Use these checks with payer policy, coding documentation, and remittance data before changing claim workflows.

Common Questions

Dentistry Outsourcing FAQ

Answers to the questions practice owners ask most often.

A general medical billing company can technically submit CMS-1500 claims with CPT codes for dental services. However, without dental expertise, they are likely to miss crossover billing opportunities, miscategorize services, and produce higher denial rates. The highest-performing dental medical billing companies have staff trained in both CDT and CPT code systems and understand which dental encounters have medical billing potential. This dual expertise is what drives the higher fee percentage.

If the practice is already credentialed with medical payers, revenue from new medical claims should appear within 30 to 45 days of the vendor starting. If credentialing is needed, add 90 to 120 days for the credentialing process before claims can be submitted. Most practices see their first medical insurance payments 4 to 5 months after engaging a dental medical billing vendor when credentialing is required.

The monthly report should show: total medical encounters reviewed, total claims submitted, total collected, denial rate broken down by CARC code, AR aging by payer, patient responsibility amounts billed and collected, and a list of encounters reviewed but not billed with the specific reason (not medically billable, missing documentation, no credentialing with payer). This report allows you to track revenue growth, identify denial patterns, and verify the vendor is reviewing all encounters.
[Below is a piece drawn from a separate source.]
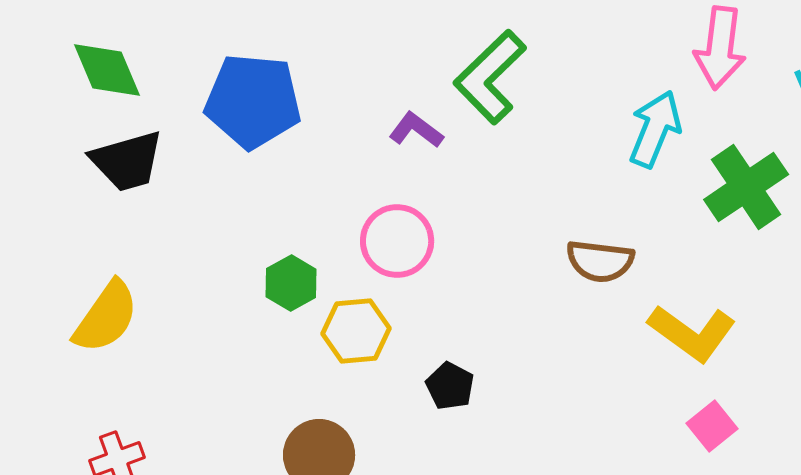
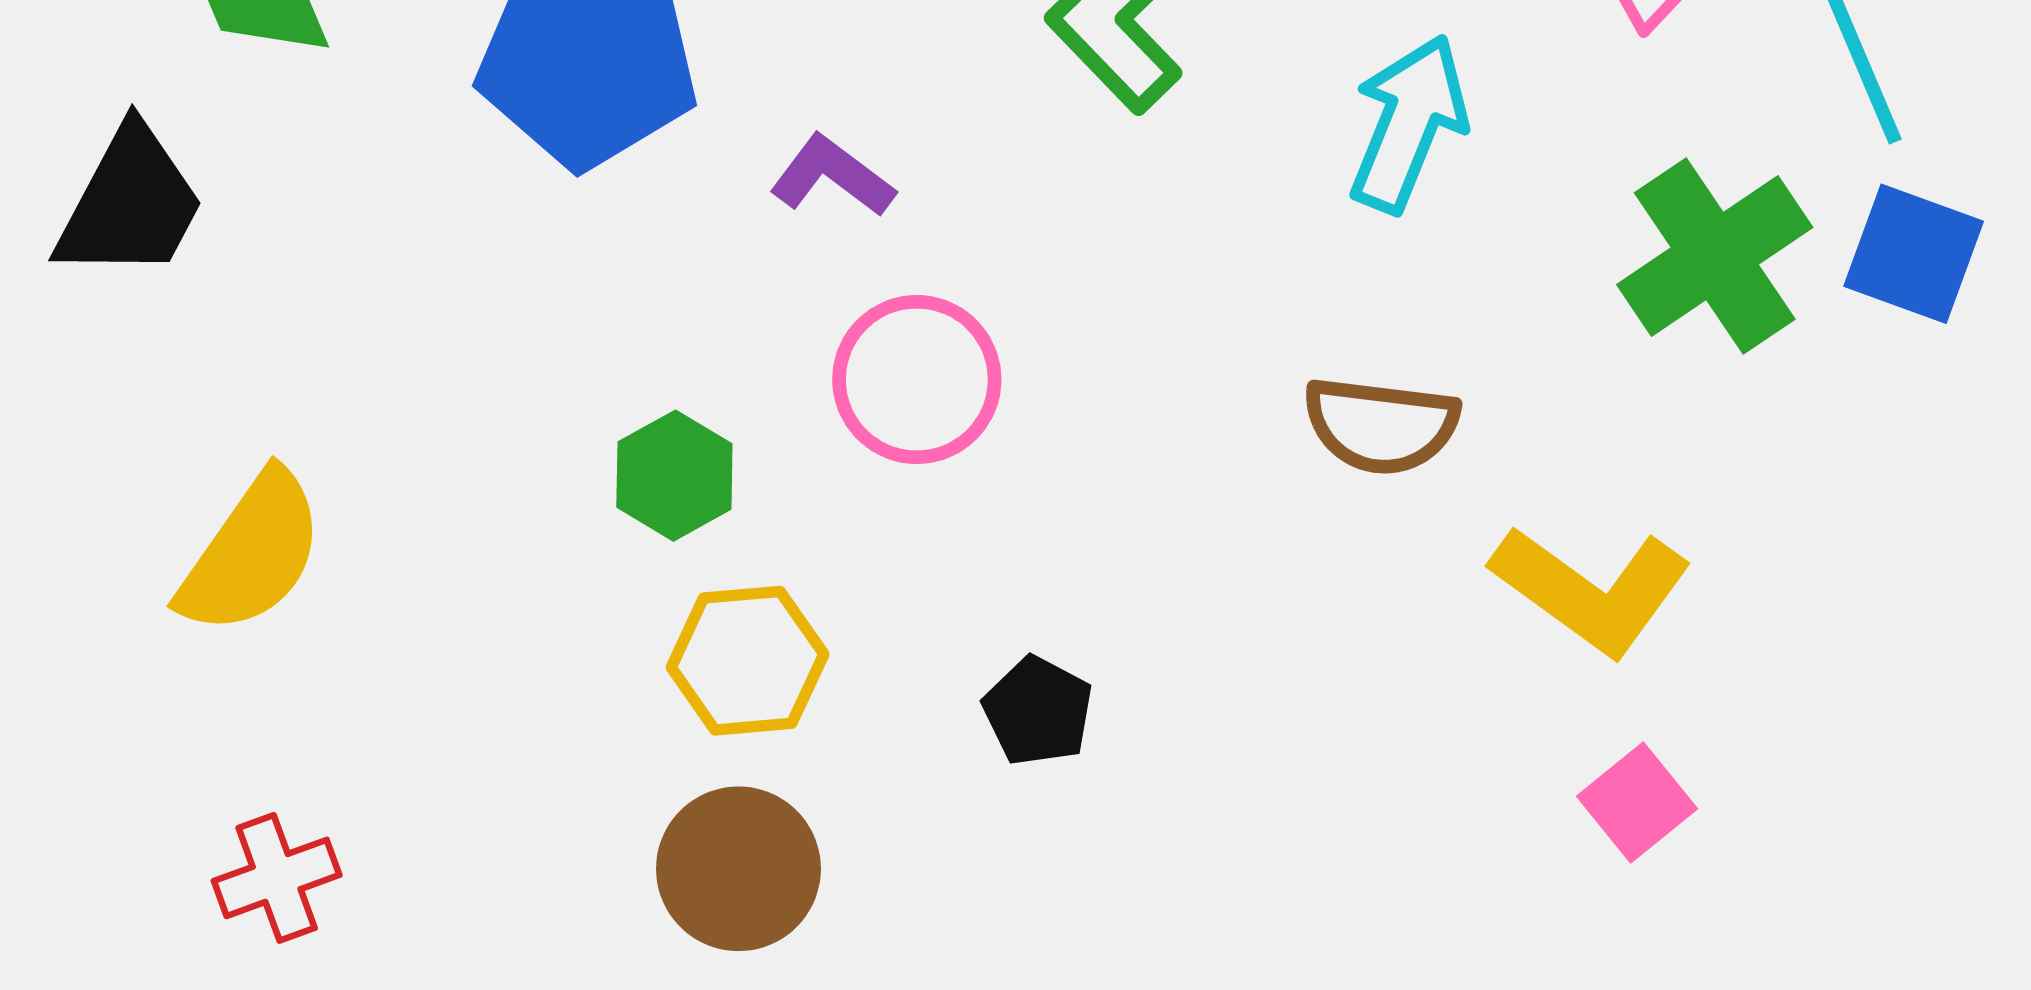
cyan arrow: (655, 129) -> (1408, 123), moved
purple L-shape: (416, 130) -> (832, 176), moved
black trapezoid: (127, 161) -> (130, 203), moved, turned -46
yellow hexagon: (356, 331) -> (748, 661), moved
Not necessarily. Most dental practices already have an efficient dental billing workflow, and disrupting it to consolidate with the medical billing vendor may cause issues. The best approach is to keep dental billing in-house or with your existing dental billing service and add the medical billing vendor for crossover claims only. The medical billing vendor should coordinate with your dental billing team on COB cases where both dental and medical claims are generated for the same encounter.